YOUR ASSIGNMENT: Using the data below, copy out all lines with the word "منظمة".

RECORDS FOR THIS TASK:
>>>

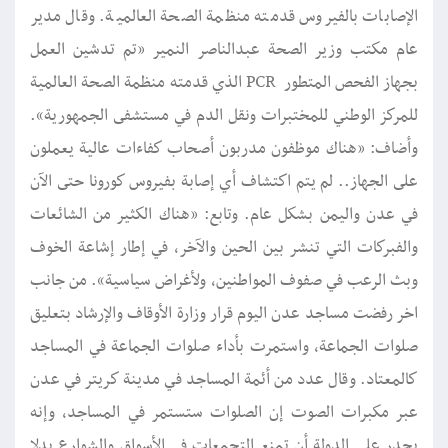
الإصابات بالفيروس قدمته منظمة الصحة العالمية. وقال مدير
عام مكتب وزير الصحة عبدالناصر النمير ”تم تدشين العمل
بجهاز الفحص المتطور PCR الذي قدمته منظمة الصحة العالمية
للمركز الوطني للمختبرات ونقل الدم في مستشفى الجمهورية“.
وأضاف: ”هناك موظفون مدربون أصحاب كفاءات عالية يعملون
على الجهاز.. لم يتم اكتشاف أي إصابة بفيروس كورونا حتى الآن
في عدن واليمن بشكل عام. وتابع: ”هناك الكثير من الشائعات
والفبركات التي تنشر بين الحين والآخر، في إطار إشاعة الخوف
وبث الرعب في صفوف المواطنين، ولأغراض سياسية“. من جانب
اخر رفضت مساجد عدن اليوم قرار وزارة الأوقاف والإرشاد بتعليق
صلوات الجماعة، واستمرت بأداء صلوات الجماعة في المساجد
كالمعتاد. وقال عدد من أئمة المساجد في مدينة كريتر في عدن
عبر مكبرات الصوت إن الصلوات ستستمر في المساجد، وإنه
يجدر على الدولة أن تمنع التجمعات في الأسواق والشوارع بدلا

<<<

EXERCISE RESPONSE:
الإصابات بالفيروس قدمته منظمة الصحة العالمية. وقال مدير
بجهاز الفحص المتطور PCR الذي قدمته منظمة الصحة العالمية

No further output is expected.